A menudo nos encontramos con CSS hinchado y complicado por intentar dar estilo a un simple botón.

El truco

<!-- ANTES: CSS Clásico -->
<button class="btn-primary">Haz clic aquí</button>

<style>
  .btn-primary {
    background-color: #3490dc;
    color: white;
    padding: 0.5rem 1rem;
    border-radius: 0.25rem;
    box-shadow: 0 2px 4px rgba(0, 0, 0, 0.1);
    transition: background-color 0.3s ease;
  }
  
  .btn-primary:hover {
    background-color: #2779bd;
  }
</style>

<!-- DESPUÉS: Tailwind CSS -->
<button class="bg-blue-500 text-white py-2 px-4 rounded shadow hover:bg-blue-700 transition-colors duration-300">
  Haz clic aquí
</button>

La magia de Tailwind CSS está en sus clases utilitarias que nos permiten eliminar el CSS personalizado y aplicar estilos directamente en la clase del elemento.
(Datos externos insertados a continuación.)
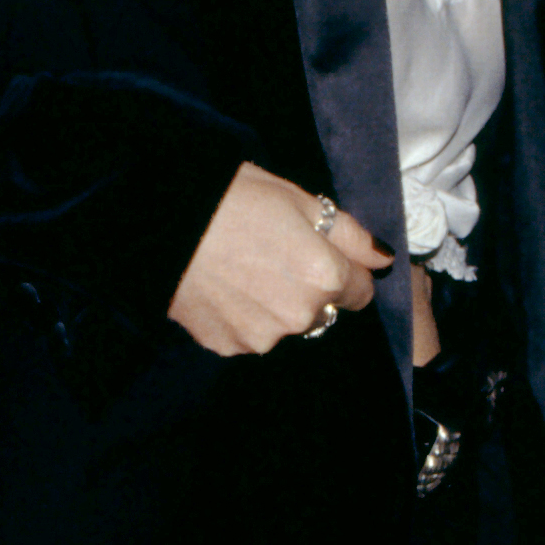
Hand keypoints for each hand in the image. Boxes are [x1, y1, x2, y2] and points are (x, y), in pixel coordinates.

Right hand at [168, 160, 388, 357]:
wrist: (160, 222)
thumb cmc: (232, 198)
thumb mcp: (299, 199)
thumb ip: (349, 234)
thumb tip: (383, 259)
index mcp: (324, 277)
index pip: (361, 291)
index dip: (343, 269)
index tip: (318, 252)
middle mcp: (300, 316)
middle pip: (323, 311)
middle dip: (310, 289)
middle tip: (273, 253)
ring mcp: (262, 337)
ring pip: (285, 324)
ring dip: (275, 305)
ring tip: (242, 269)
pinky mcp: (227, 345)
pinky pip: (249, 334)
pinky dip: (242, 315)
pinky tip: (222, 286)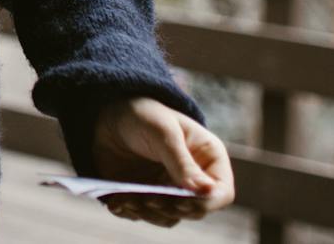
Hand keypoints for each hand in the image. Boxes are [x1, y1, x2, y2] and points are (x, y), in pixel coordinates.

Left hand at [89, 96, 235, 227]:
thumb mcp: (164, 133)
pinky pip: (145, 216)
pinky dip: (132, 213)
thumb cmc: (145, 115)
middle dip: (172, 208)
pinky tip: (117, 202)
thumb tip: (207, 192)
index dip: (206, 202)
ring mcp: (170, 191)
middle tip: (149, 199)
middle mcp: (193, 180)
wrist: (112, 117)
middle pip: (195, 210)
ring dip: (149, 214)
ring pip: (170, 217)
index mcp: (208, 159)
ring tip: (128, 200)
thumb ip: (182, 163)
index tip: (181, 201)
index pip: (221, 192)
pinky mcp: (147, 197)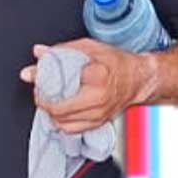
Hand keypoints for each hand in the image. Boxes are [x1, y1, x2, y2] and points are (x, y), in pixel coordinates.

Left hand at [19, 38, 157, 134]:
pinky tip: (61, 111)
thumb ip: (61, 50)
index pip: (60, 84)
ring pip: (62, 123)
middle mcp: (98, 99)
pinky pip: (71, 129)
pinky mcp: (98, 123)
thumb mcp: (88, 48)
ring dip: (51, 113)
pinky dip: (61, 121)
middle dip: (44, 100)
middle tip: (42, 90)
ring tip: (50, 100)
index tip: (38, 77)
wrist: (138, 80)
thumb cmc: (116, 62)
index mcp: (97, 76)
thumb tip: (38, 52)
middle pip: (58, 109)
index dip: (43, 82)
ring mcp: (99, 114)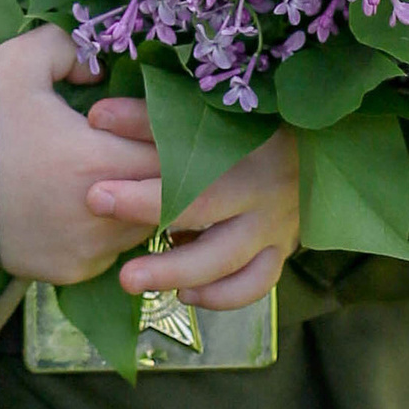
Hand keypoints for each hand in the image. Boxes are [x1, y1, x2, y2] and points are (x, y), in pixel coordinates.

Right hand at [0, 26, 170, 285]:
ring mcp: (86, 252)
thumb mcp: (20, 61)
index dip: (165, 131)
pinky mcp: (67, 273)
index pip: (172, 151)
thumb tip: (99, 70)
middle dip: (159, 169)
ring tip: (115, 172)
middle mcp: (102, 216)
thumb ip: (71, 49)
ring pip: (143, 226)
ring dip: (140, 201)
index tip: (143, 117)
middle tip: (137, 144)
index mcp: (98, 160)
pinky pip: (111, 252)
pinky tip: (89, 203)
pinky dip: (111, 229)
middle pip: (167, 196)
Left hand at [88, 117, 298, 312]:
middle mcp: (265, 192)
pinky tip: (185, 293)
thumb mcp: (204, 112)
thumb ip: (150, 118)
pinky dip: (221, 295)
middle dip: (157, 238)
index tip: (95, 195)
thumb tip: (96, 118)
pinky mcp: (282, 248)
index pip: (190, 175)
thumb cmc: (247, 120)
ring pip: (230, 262)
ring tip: (131, 280)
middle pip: (209, 220)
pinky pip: (255, 283)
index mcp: (247, 150)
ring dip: (178, 273)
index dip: (142, 189)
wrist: (313, 141)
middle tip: (117, 258)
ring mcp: (277, 225)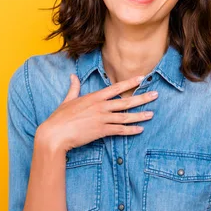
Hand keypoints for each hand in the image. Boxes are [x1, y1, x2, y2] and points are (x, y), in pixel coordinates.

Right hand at [36, 74, 156, 153]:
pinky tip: (140, 130)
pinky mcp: (101, 131)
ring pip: (126, 116)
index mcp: (94, 97)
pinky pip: (120, 130)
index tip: (142, 78)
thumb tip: (73, 76)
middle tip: (156, 95)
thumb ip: (74, 87)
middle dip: (142, 98)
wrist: (55, 134)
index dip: (130, 82)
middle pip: (126, 101)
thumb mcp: (68, 99)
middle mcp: (101, 106)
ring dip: (140, 115)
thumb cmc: (60, 117)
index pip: (116, 87)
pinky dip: (131, 130)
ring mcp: (102, 119)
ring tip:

Esto reduce la carga de CSS y simplifica la estructura del código. En el ejemplo, el botón estilizado con Tailwind es más claro y fácil de ajustar, con clases intuitivas que describen exactamente qué hacen.

Adoptar Tailwind CSS te permite centrarte en la funcionalidad en lugar de pelearte con estilos CSS complejos.